Ahmed Kamel – Egypt Daily News
In a significant vote of confidence for Egypt’s economic trajectory, global credit rating agency Standard & Poor’s (S&P) announced on Friday an upgrade to Egypt’s sovereign credit rating, moving it from “B-” to “B” with a stable outlook. The agency cited substantial progress in the country’s reform agenda, supported by the International Monetary Fund (IMF), and particularly highlighted Egypt’s shift toward a flexible exchange rate regime, which has contributed to renewed economic growth.
The rating upgrade reflects what S&P described as “reforms undertaken by the authorities over the past 18 months.” Among the most notable was Egypt’s decision to allow the currency to float more freely, an IMF-backed measure aimed at addressing structural imbalances and restoring investor confidence.
S&P noted that Egypt’s real GDP growth rose from 4.2 percent to 4.4 percent in the last fiscal year and is expected to average 4.6 percent annually over the next three years. The agency stated that the government’s commitment to market-determined exchange rates, along with the fiscal and policy anchor provided by the IMF program, is supporting improved macroeconomic performance and fiscal consolidation.
The report also acknowledged the Egyptian government’s efforts to stabilize the economy amid global challenges, including high inflation, rising interest rates, and geopolitical uncertainty. Egypt’s reform program has included the sale of state assets, reduction of subsidies, diversification of revenue sources, and support for the private sector efforts praised by international financial institutions.
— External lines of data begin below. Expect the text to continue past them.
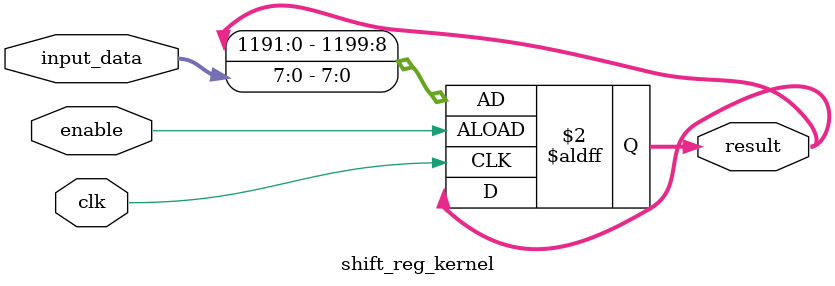
<source format=v>
`timescale 1ns / 1ps


module shift_reg_kernel(
	input						clk,
	input 						enable,
	input 			[7:0]		input_data,

	output	reg 	[1199:0]	result
    );

always@(posedge clk or posedge enable)
begin
	if(enable)	begin
		result 	<=	{result[1191:0],input_data};
	end
end

endmodule

</source>
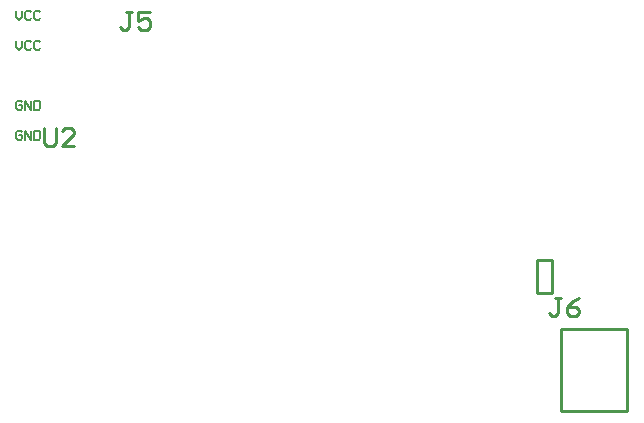
<source format=gto>
G04*
G04 #@! TF.GenerationSoftware,Altium Limited,Altium Designer,21.7.2 (23)*
G04*
G04 Layer_Color=65535*
%FSLAX25Y25*%
%MOIN*%
G70*
G04*
G04 #@! TF.SameCoordinates,FD6F4078-F35A-45E9-9C0A-15F470774422*
G04*
G04*
G04 #@! TF.FilePolarity,Positive*
G04*
G01*
G75*
%ADD10C,0.01000*%
%ADD11C,0.00500*%
D10*
X199709Y18925D02*
X221756D01*
Y46484D01*
X199709D02*
X221756D01*
X199709Y18925D02*
Y46484D01*
X191500Y58500D02*
Y69500D01*
Y58500D02*
X196500D01*
Y69500D01*
X191500D02*
X196500D01*
X27200Y113498D02*
Y108500D01*
X28200Y107500D01*
X30199D01*
X31199Y108500D01*
Y113498D01*
X37197Y107500D02*
X33198D01*
X37197Y111499D01*
Y112498D01*
X36197Y113498D01*
X34198D01*
X33198Y112498D01*
X199609Y56648D02*
X197610D01*
X198609D01*
Y51650D01*
X197610Y50650D01*
X196610D01*
X195610Y51650D01*
X205607Y56648D02*
X203608Y55649D01*
X201608Y53649D01*
Y51650D01*
X202608Y50650D01*
X204607D01*
X205607Y51650D01*
Y52650D01*
X204607Y53649D01*
X201608D01*
X56500Y151999D02*
X54501D01*
X55501D01*
Y147001D01*
X54501Y146001D01*
X53501D01*
X52502Y147001D01*
X62498Y151999D02*
X58500D01*
Y149000D01*
X60499Y150000D01*
X61499D01*
X62498Y149000D01*
Y147001D01*
X61499Y146001D01*
X59499D01*
X58500Y147001D01*
D11*
X19999Y111999D02*
X19500Y112499D01*
X18500D01*
X18000Y111999D01*
Y110000D01*
X18500Y109500D01*
X19500D01*
X19999Y110000D01*
Y111000D01*
X19000D01*
X20999Y109500D02*
Y112499D01*
X22998Y109500D01*
Y112499D01*
X23998D02*
Y109500D01*
X25498D01*
X25997Y110000D01*
Y111999D01*
X25498Y112499D01*
X23998D01*
X19999Y121999D02*
X19500Y122499D01*
X18500D01*
X18000Y121999D01*
Y120000D01*
X18500Y119500D01*
X19500D01*
X19999Y120000D01*
Y121000D01*
X19000D01*
X20999Y119500D02*
Y122499D01*
X22998Y119500D01*
Y122499D01*
X23998D02*
Y119500D01*
X25498D01*
X25997Y120000D01*
Y121999D01*
X25498Y122499D01*
X23998D01*
X18000Y142499D02*
Y140500D01*
X19000Y139500D01*
X19999Y140500D01*
Y142499D01*
X22998Y141999D02*
X22499Y142499D01*
X21499D01*
X20999Y141999D01*
Y140000D01*
X21499Y139500D01*
X22499D01*
X22998Y140000D01*
X25997Y141999D02*
X25498Y142499D01*
X24498D01*
X23998Y141999D01*
Y140000D01*
X24498Y139500D01*
X25498D01*
X25997Y140000D01*
X18000Y152499D02*
Y150500D01*
X19000Y149500D01*
X19999Y150500D01*
Y152499D01*
X22998Y151999D02*
X22499Y152499D01*
X21499D01*
X20999Y151999D01*
Y150000D01*
X21499Y149500D01*
X22499D01*
X22998Y150000D01*
X25997Y151999D02*
X25498Y152499D01*
X24498D01*
X23998Y151999D01*
Y150000D01*
X24498Y149500D01*
X25498D01*
X25997Y150000D01*
M02*

</source>
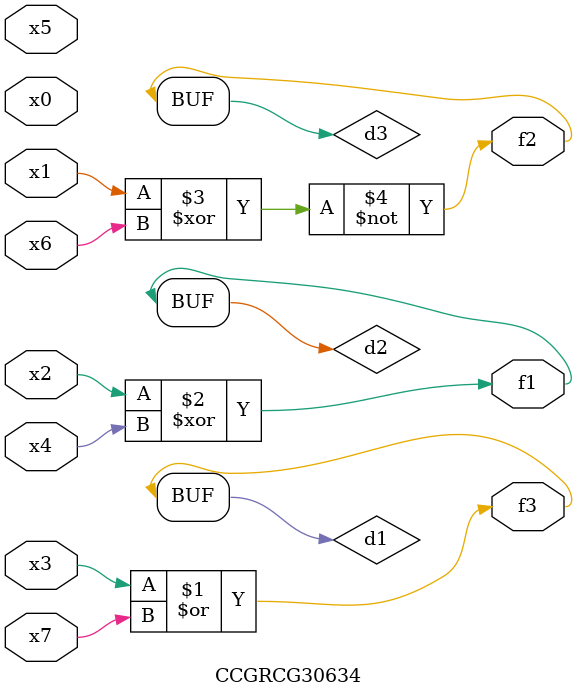
<source format=v>
module CCGRCG30634(
	input x0, x1, x2, x3, x4, x5, x6, x7,
	output f1, f2, f3
);

	wire d1, d2, d3;

	or (d1, x3, x7);
	xor (d2, x2, x4);
	xnor (d3, x1, x6);
	assign f1 = d2;
	assign f2 = d3;
	assign f3 = d1;
endmodule

</source>
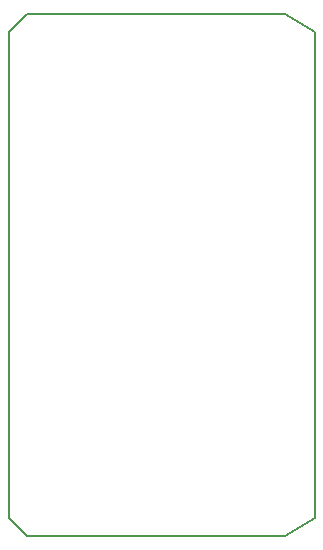
<source format=gbr>
%TF.GenerationSoftware,KiCad,Pcbnew,(5.1.10)-1*%
%TF.CreationDate,2022-01-07T18:41:25+01:00*%
%TF.ProjectId,M5StampC3,4d355374-616d-4704-9333-2e6b69636164,rev?*%
%TF.SameCoordinates,Original*%
%TF.FileFunction,Profile,NP*%
%FSLAX46Y46*%
G04 Gerber Fmt 4.6, Leading zero omitted, Abs format (unit mm)*
G04 Created by KiCad (PCBNEW (5.1.10)-1) date 2022-01-07 18:41:25*
%MOMM*%
%LPD*%
G01*
G04 APERTURE LIST*
%TA.AperFunction,Profile*%
%ADD10C,0.150000*%
%TD*%
G04 APERTURE END LIST*
D10*
X136652000Y-85258000D02*
X139176000Y-83758000D01*
X113254000Y-83758000D02*
X114838000Y-85258000D01*
X136676000Y-41072000D02*
X139176000Y-42572000D01*
X113254000Y-42572000D02*
X114854000Y-41072000D01*
X139176000Y-83758000D02*
X139176000Y-42572000D01*
X114838000Y-85258000D02*
X136652000Y-85258000D01*
X114854000Y-41072000D02*
X136676000Y-41072000D01*
X113254000Y-83758000D02*
X113254000Y-42572000D01*
M02*

</source>
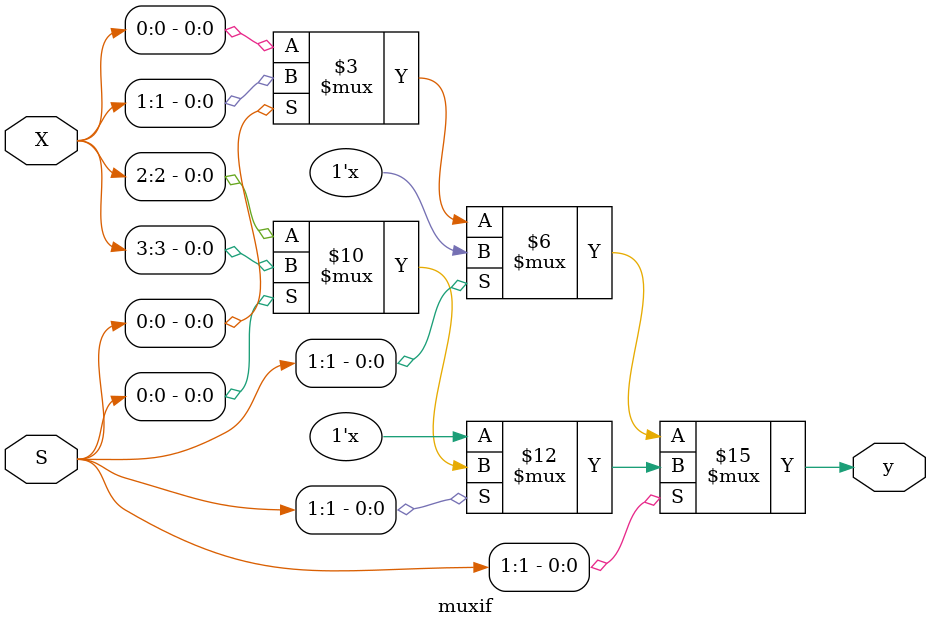
<source format=v>
module muxif(S,X,y);
input [3:0]X;
input [1:0]S;
output reg y;
always @(S,X)
begin
if(S[1])
begin
if(S[0]) y=X[3];
else y=X[2];
end
else
begin
if(S[0]) y=X[1];
else y=X[0];
end
end
endmodule


</source>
However, S&P cautioned that risks remain, particularly those stemming from the ongoing war in Gaza and the threat posed by Houthi attacks on shipping routes in the Red Sea. These factors could impact the performance of the Suez Canal, a vital source of foreign currency and government revenue.
“The risks associated with the Gaza conflict and regional instability continue to pose potential challenges,” the agency warned. “Houthi threats to maritime traffic in the Red Sea could affect Suez Canal revenues, which are a key part of Egypt’s external income.”
Nevertheless, S&P emphasized Egypt’s regional posture as one of diplomatic neutrality and humanitarian engagement. The agency noted that Egypt is likely to remain outside the direct scope of regional conflicts while continuing to play a pivotal role as a peace mediator and humanitarian corridor to Gaza via the Rafah crossing.
The upgrade comes at a crucial time for Egypt, which is working to attract foreign investment, reduce external debt pressures, and navigate the economic fallout from the prolonged war in Gaza and its ripple effects on trade and tourism. The announcement may bolster investor sentiment ahead of further reforms and planned privatizations under the IMF program.
In conclusion, while acknowledging external headwinds, S&P’s decision reflects growing confidence in Egypt’s economic resilience and reform momentum, positioning the country for a more stable financial outlook if regional tensions remain contained.